What you are asked to do -> Please restate exactly the lines of the data below, beginning with the line containing "### Fonction de" and ending with the last line.

Material for this exercise ->
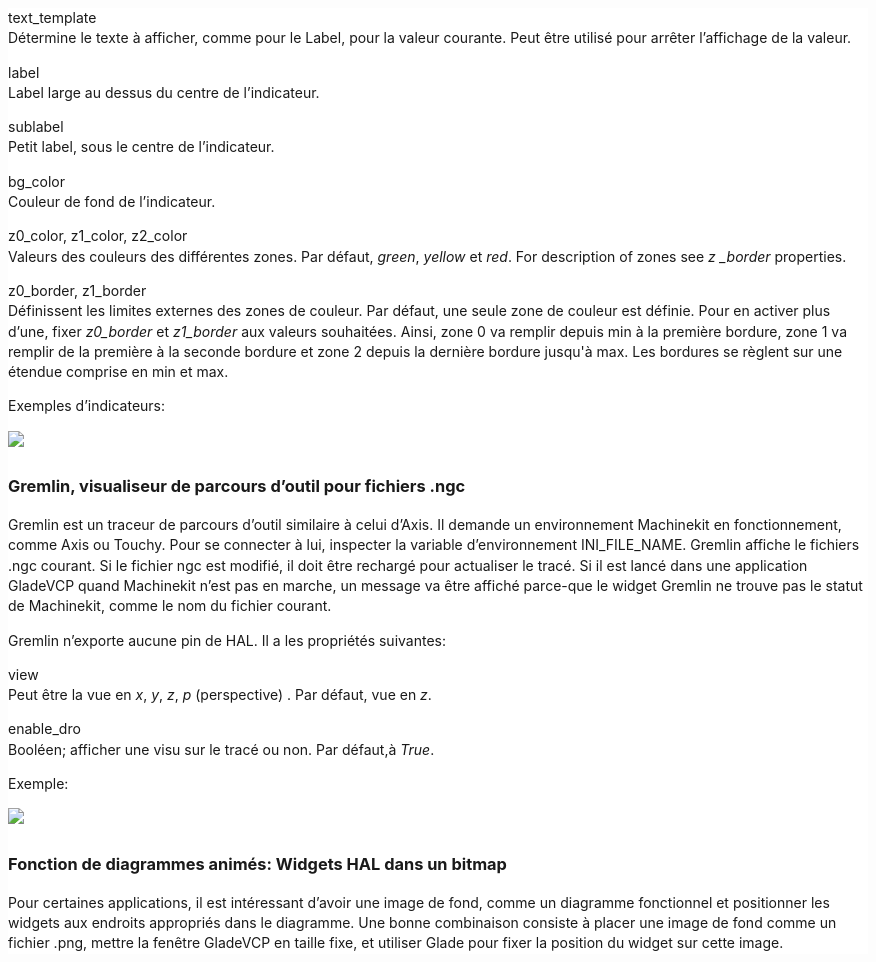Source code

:  text\_template   
Détermine le texte à afficher, comme pour le Label, pour la valeur courante. Peut être utilisé pour arrêter l’affichage de la valeur.

 label   
Label large au dessus du centre de l’indicateur.

 sublabel   
Petit label, sous le centre de l’indicateur.

 bg\_color   
Couleur de fond de l’indicateur.

 z0\_color, z1\_color, z2\_color   
Valeurs des couleurs des différentes zones. Par défaut, *green*, *yellow* et *red*. For description of zones see *z \_border* properties.

 z0\_border, z1\_border   
Définissent les limites externes des zones de couleur. Par défaut, une seule zone de couleur est définie. Pour en activer plus d’une, fixer *z0\_border* et *z1\_border* aux valeurs souhaitées. Ainsi, zone 0 va remplir depuis min à la première bordure, zone 1 va remplir de la première à la seconde bordure et zone 2 depuis la dernière bordure jusqu'à max. Les bordures se règlent sur une étendue comprise en min et max.

Exemples d’indicateurs:

![](images/hal_meter.png)

### Gremlin, visualiseur de parcours d’outil pour fichiers .ngc

Gremlin est un traceur de parcours d’outil similaire à celui d’Axis. Il demande un environnement Machinekit en fonctionnement, comme Axis ou Touchy. Pour se connecter à lui, inspecter la variable d’environnement INI\_FILE\_NAME. Gremlin affiche le fichiers .ngc courant. Si le fichier ngc est modifié, il doit être rechargé pour actualiser le tracé. Si il est lancé dans une application GladeVCP quand Machinekit n’est pas en marche, un message va être affiché parce-que le widget Gremlin ne trouve pas le statut de Machinekit, comme le nom du fichier courant.

Gremlin n’exporte aucune pin de HAL. Il a les propriétés suivantes:

 view   
Peut être la vue en *x*, *y*, *z*, *p* (perspective) . Par défaut, vue en *z*.

 enable\_dro   
Booléen; afficher une visu sur le tracé ou non. Par défaut,à *True*.

Exemple:

![](images/gremlin.png)

### Fonction de diagrammes animés: Widgets HAL dans un bitmap

Pour certaines applications, il est intéressant d’avoir une image de fond, comme un diagramme fonctionnel et positionner les widgets aux endroits appropriés dans le diagramme. Une bonne combinaison consiste à placer une image de fond comme un fichier .png, mettre la fenêtre GladeVCP en taille fixe, et utiliser Glade pour fixer la position du widget sur cette image.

Solution for this exercise ->
### Fonction de diagrammes animés: Widgets HAL dans un bitmap

Pour certaines applications, il est intéressant d’avoir une image de fond, comme un diagramme fonctionnel et positionner les widgets aux endroits appropriés dans le diagramme. Une bonne combinaison consiste à placer une image de fond comme un fichier .png, mettre la fenêtre GladeVCP en taille fixe, et utiliser Glade pour fixer la position du widget sur cette image.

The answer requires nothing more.